Vulgajoche — era este o nome do homem-lobo — fora recolhido pelo Almirante
Tai Hun durante um pouso ligeiro da Zamorra Thety em seu mundo, juntamente com
cinco indivíduos da mesma espécie. Os cinco vulposenses representavam um fenômeno
que provavelmente não tinha igual em toda a Galáxia. Enquanto outros, inclusive seus
companheiros de espécie, sofriam a deterioração mental, sua inteligência crescera
abruptamente. Não havia nenhuma explicação para isso.

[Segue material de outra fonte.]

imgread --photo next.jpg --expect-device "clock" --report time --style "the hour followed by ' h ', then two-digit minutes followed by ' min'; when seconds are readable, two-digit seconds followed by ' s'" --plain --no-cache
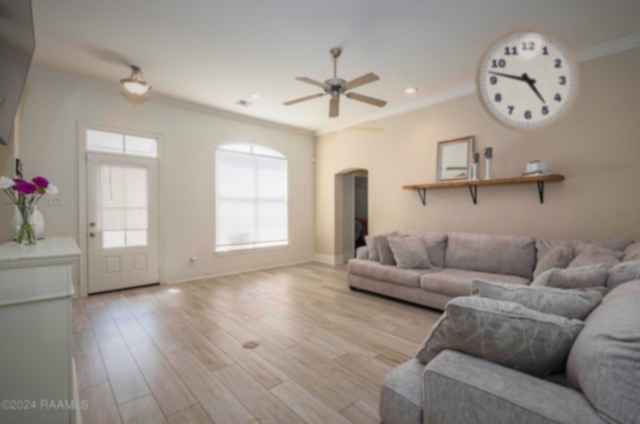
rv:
4 h 47 min
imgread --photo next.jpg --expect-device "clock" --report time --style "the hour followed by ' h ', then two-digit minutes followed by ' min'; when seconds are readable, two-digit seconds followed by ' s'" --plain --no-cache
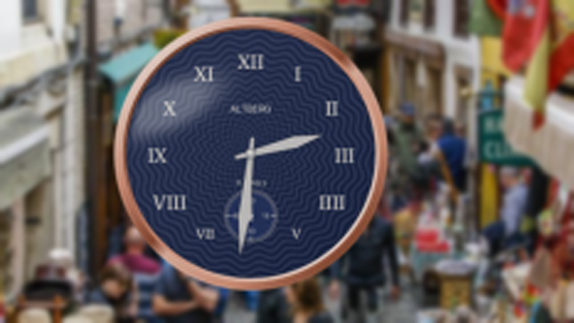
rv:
2 h 31 min
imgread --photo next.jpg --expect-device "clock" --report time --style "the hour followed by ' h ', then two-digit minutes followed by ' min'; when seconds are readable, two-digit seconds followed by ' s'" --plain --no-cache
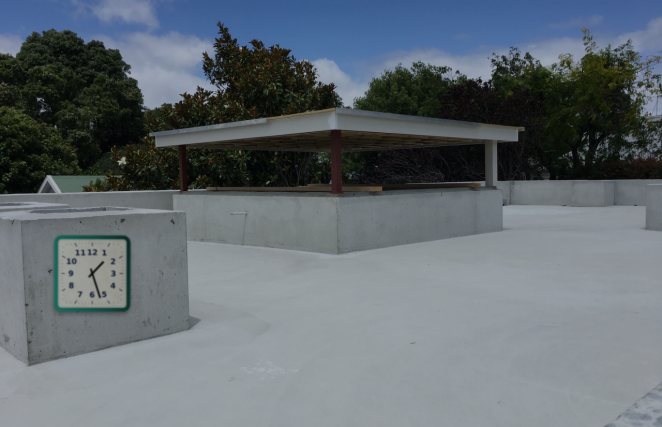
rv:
1 h 27 min
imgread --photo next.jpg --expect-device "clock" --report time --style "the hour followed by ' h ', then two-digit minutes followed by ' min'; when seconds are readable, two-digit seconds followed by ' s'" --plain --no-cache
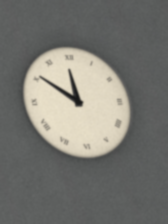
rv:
11 h 51 min
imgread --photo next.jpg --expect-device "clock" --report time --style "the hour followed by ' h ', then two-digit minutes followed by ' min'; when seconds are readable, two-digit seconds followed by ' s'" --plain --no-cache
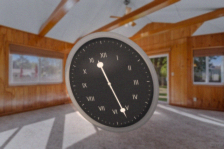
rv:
11 h 27 min
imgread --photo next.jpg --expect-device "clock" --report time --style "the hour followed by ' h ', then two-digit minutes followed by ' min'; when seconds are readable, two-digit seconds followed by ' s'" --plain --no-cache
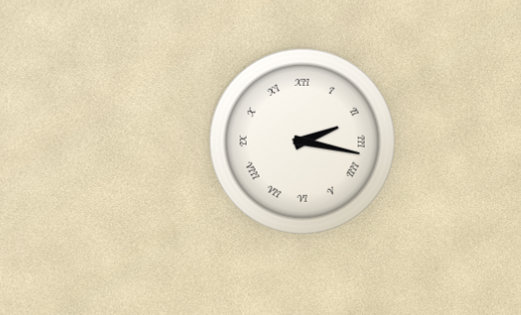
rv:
2 h 17 min
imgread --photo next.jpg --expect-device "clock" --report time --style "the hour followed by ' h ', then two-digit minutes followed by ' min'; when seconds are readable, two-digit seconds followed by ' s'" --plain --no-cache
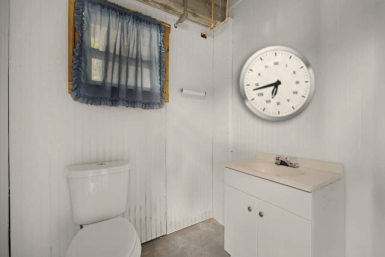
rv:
6 h 43 min
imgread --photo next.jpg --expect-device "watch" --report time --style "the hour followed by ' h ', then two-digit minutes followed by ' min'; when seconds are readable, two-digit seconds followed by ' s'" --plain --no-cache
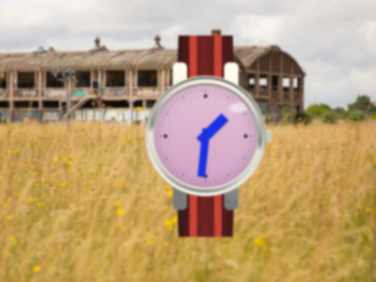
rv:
1 h 31 min
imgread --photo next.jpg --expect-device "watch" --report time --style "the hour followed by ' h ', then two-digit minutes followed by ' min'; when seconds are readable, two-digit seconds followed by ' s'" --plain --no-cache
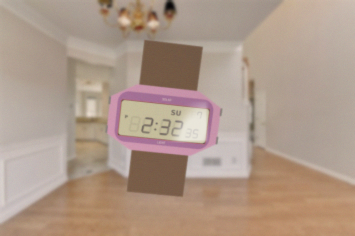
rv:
2 h 32 min 35 s
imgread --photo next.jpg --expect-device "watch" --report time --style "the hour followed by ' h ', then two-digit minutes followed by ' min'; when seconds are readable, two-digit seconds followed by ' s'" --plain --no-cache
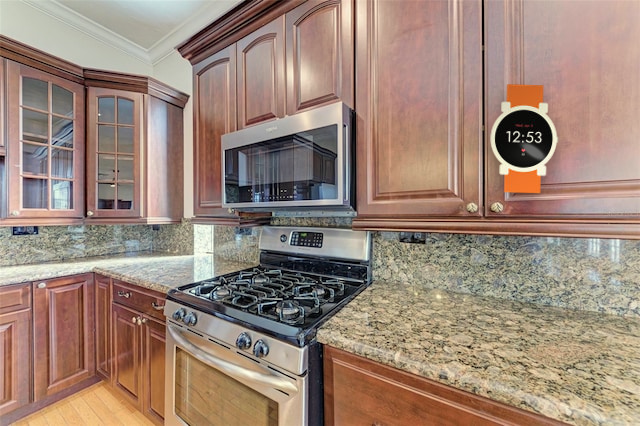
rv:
12 h 53 min
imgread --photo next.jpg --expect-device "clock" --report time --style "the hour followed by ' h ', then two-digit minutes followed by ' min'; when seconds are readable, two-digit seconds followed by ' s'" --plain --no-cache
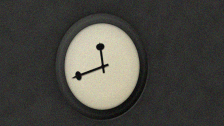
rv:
11 h 42 min
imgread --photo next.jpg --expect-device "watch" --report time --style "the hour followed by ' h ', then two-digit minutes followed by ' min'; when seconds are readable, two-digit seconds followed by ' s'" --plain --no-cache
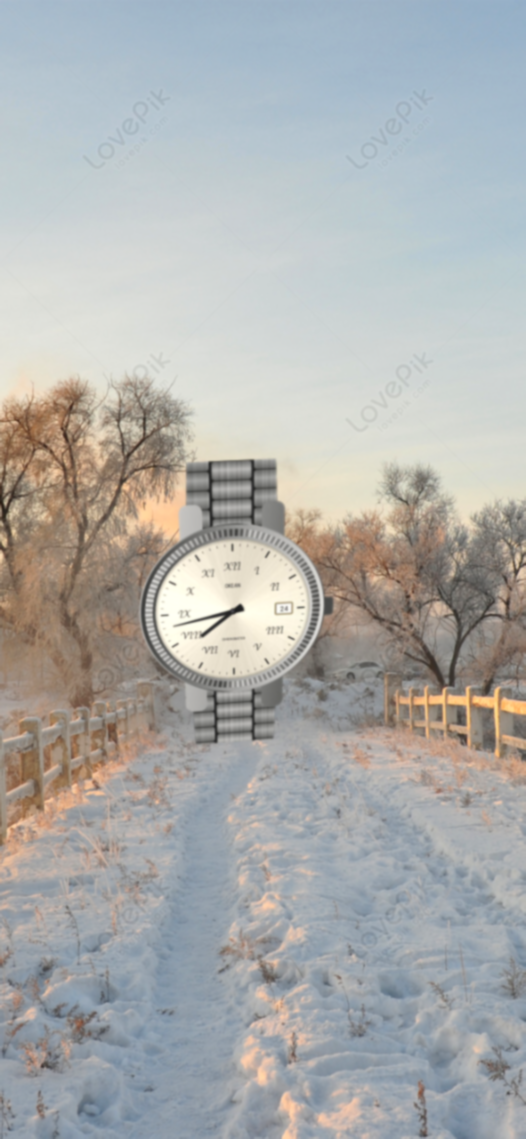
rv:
7 h 43 min
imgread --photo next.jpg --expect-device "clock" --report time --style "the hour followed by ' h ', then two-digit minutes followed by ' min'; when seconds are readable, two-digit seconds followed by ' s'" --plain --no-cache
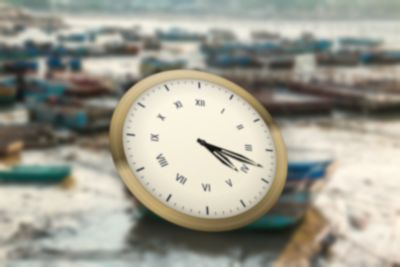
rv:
4 h 18 min
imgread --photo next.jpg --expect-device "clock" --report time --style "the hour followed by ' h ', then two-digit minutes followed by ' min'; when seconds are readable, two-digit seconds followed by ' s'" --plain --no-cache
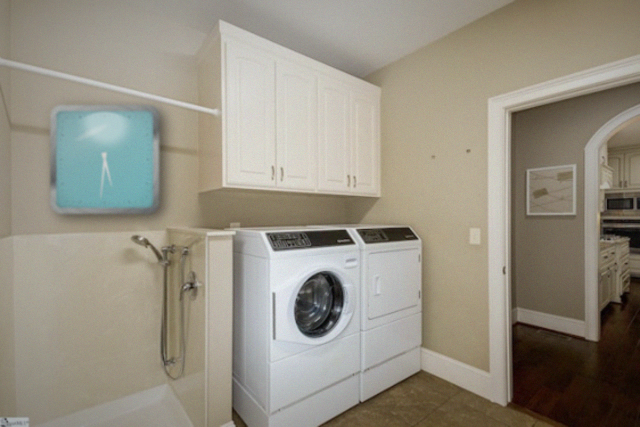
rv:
5 h 31 min
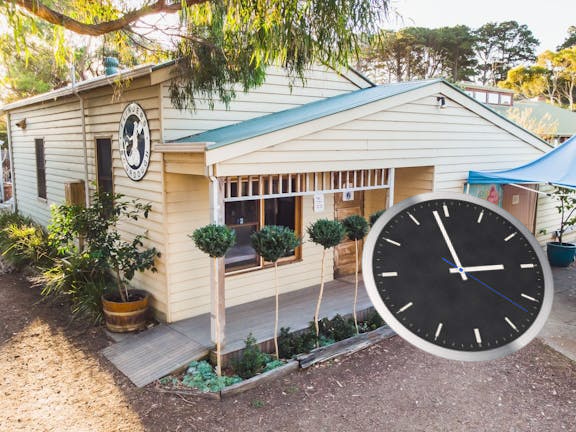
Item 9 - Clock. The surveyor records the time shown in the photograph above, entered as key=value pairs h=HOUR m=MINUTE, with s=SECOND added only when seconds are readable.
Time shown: h=2 m=58 s=22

— Por que não damos uma volta em tomo de Quinto-Center? — prosseguiu
Vulgajoche. Quando o Almirante Tai Hun quis fazer uma objeção, o homem-lobo
interrompeu-o com um gesto de sua gigantesca mão cabeluda. — Sim, eu sei. O senhor
quer recolher o maior número possível de imunes antes de dirigir-se a um planeta-paraíso
no qual possamos morar. Compreendo perfeitamente, almirante. Mas não vejo por que
não vamos procurar primeiro o mundo paradisíaco para depois sair à procura de seres que
tenham conservado a inteligência. O lobo não sai para caçar enquanto não sabe onde
assar a carne.
— A comparação é um pouco forçada, Vulgajoche — respondeu Tai Hun. Mas do
seu porto de vista o senhor tem razão. Precisamos de uma base da qual possamos operar
para fazer com que pessoas que pensem da mesma maneira se juntem a nós. Mas gostaria
que o senhor me dissesse se existe um lugar melhor para isso que Quinto-Center. Além
disso não devemos esquecer uma coisa. Se quisermos que nossa comunidade cresça,
Quinto Center será um ótimo lugar para isso. Outra coisa. Em Quinto-Center
encontraremos os equipamentos técnicos de que precisamos para começar. Além disso o
quartel-general da USO recebe inúmeros pedidos de socorro de imunes em dificuldades,
que podemos seguir. Considerando tudo isto, acho que vale a pena esperar uma chance de
entrar em Quinto-Center.
Vulgajoche concordou com um aceno de cabeça.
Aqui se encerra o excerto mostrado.